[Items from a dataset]
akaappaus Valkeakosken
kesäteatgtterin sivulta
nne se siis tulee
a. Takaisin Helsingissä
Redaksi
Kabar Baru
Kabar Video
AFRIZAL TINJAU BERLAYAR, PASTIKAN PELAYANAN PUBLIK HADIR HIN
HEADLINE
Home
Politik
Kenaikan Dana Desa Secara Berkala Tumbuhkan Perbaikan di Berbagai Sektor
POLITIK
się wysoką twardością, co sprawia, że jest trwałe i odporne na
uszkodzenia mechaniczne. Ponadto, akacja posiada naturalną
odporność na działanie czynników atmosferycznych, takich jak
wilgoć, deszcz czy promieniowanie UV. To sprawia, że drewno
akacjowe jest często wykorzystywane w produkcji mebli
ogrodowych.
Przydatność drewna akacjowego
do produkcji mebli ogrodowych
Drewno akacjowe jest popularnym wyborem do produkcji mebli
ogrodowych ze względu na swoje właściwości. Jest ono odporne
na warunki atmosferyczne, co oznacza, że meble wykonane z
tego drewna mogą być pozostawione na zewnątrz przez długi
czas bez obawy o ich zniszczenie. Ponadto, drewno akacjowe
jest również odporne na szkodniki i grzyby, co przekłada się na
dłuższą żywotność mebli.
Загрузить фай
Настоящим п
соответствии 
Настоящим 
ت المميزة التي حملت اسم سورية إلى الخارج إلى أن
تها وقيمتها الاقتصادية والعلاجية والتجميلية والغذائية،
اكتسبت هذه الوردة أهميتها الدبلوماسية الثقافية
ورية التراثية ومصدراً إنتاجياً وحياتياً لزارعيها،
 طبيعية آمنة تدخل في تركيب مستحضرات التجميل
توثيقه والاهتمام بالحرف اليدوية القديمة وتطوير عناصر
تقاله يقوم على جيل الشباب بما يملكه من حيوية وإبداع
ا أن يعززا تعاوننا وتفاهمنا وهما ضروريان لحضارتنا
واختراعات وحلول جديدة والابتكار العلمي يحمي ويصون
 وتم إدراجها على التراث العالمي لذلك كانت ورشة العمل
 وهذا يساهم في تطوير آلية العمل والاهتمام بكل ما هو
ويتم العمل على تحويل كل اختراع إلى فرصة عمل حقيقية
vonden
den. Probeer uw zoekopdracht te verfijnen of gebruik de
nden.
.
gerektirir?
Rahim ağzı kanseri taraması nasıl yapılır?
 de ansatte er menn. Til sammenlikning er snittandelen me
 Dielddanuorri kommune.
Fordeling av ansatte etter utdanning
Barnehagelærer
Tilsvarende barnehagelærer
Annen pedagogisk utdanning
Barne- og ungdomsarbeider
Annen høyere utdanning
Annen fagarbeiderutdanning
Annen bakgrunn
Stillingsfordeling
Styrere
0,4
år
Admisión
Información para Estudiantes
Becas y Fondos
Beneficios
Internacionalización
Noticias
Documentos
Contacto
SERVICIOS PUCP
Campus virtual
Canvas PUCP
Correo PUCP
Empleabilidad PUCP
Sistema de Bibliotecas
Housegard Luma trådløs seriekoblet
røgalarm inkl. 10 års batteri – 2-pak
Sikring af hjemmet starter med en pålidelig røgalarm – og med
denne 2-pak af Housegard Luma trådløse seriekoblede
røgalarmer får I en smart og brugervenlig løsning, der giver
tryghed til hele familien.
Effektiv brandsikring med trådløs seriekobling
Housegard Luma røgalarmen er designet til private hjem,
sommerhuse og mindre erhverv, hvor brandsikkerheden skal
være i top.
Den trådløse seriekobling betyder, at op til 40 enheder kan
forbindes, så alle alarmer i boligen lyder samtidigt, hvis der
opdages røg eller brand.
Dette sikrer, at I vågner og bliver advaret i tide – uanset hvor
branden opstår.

What is expected: Write out the data again with every "PUCP" switched to "Universidad", leaving everything else unchanged.

Finished task:
akaappaus Valkeakosken
kesäteatgtterin sivulta
nne se siis tulee
a. Takaisin Helsingissä
Redaksi
Kabar Baru
Kabar Video
AFRIZAL TINJAU BERLAYAR, PASTIKAN PELAYANAN PUBLIK HADIR HIN
HEADLINE
Home
Politik
Kenaikan Dana Desa Secara Berkala Tumbuhkan Perbaikan di Berbagai Sektor
POLITIK
się wysoką twardością, co sprawia, że jest trwałe i odporne na
uszkodzenia mechaniczne. Ponadto, akacja posiada naturalną
odporność na działanie czynników atmosferycznych, takich jak
wilgoć, deszcz czy promieniowanie UV. To sprawia, że drewno
akacjowe jest często wykorzystywane w produkcji mebli
ogrodowych.
Przydatność drewna akacjowego
do produkcji mebli ogrodowych
Drewno akacjowe jest popularnym wyborem do produkcji mebli
ogrodowych ze względu na swoje właściwości. Jest ono odporne
na warunki atmosferyczne, co oznacza, że meble wykonane z
tego drewna mogą być pozostawione na zewnątrz przez długi
czas bez obawy o ich zniszczenie. Ponadto, drewno akacjowe
jest również odporne na szkodniki i grzyby, co przekłada się na
dłuższą żywotność mebli.
Загрузить фай
Настоящим п
соответствии 
Настоящим 
ت المميزة التي حملت اسم سورية إلى الخارج إلى أن
تها وقيمتها الاقتصادية والعلاجية والتجميلية والغذائية،
اكتسبت هذه الوردة أهميتها الدبلوماسية الثقافية
ورية التراثية ومصدراً إنتاجياً وحياتياً لزارعيها،
 طبيعية آمنة تدخل في تركيب مستحضرات التجميل
توثيقه والاهتمام بالحرف اليدوية القديمة وتطوير عناصر
تقاله يقوم على جيل الشباب بما يملكه من حيوية وإبداع
ا أن يعززا تعاوننا وتفاهمنا وهما ضروريان لحضارتنا
واختراعات وحلول جديدة والابتكار العلمي يحمي ويصون
 وتم إدراجها على التراث العالمي لذلك كانت ورشة العمل
 وهذا يساهم في تطوير آلية العمل والاهتمام بكل ما هو
ويتم العمل على تحويل كل اختراع إلى فرصة عمل حقيقية
vonden
den. Probeer uw zoekopdracht te verfijnen of gebruik de
nden.
.
gerektirir?
Rahim ağzı kanseri taraması nasıl yapılır?
 de ansatte er menn. Til sammenlikning er snittandelen me
 Dielddanuorri kommune.
Fordeling av ansatte etter utdanning
Barnehagelærer
Tilsvarende barnehagelærer
Annen pedagogisk utdanning
Barne- og ungdomsarbeider
Annen høyere utdanning
Annen fagarbeiderutdanning
Annen bakgrunn
Stillingsfordeling
Styrere
0,4
år
Admisión
Información para Estudiantes
Becas y Fondos
Beneficios
Internacionalización
Noticias
Documentos
Contacto
SERVICIOS Universidad
Campus virtual
Canvas Universidad
Correo Universidad
Empleabilidad Universidad
Sistema de Bibliotecas
Housegard Luma trådløs seriekoblet
røgalarm inkl. 10 års batteri – 2-pak
Sikring af hjemmet starter med en pålidelig røgalarm – og med
denne 2-pak af Housegard Luma trådløse seriekoblede
røgalarmer får I en smart og brugervenlig løsning, der giver
tryghed til hele familien.
Effektiv brandsikring med trådløs seriekobling
Housegard Luma røgalarmen er designet til private hjem,
sommerhuse og mindre erhverv, hvor brandsikkerheden skal
være i top.
Den trådløse seriekobling betyder, at op til 40 enheder kan
forbindes, så alle alarmer i boligen lyder samtidigt, hvis der
opdages røg eller brand.
Dette sikrer, at I vågner og bliver advaret i tide – uanset hvor
branden opstår.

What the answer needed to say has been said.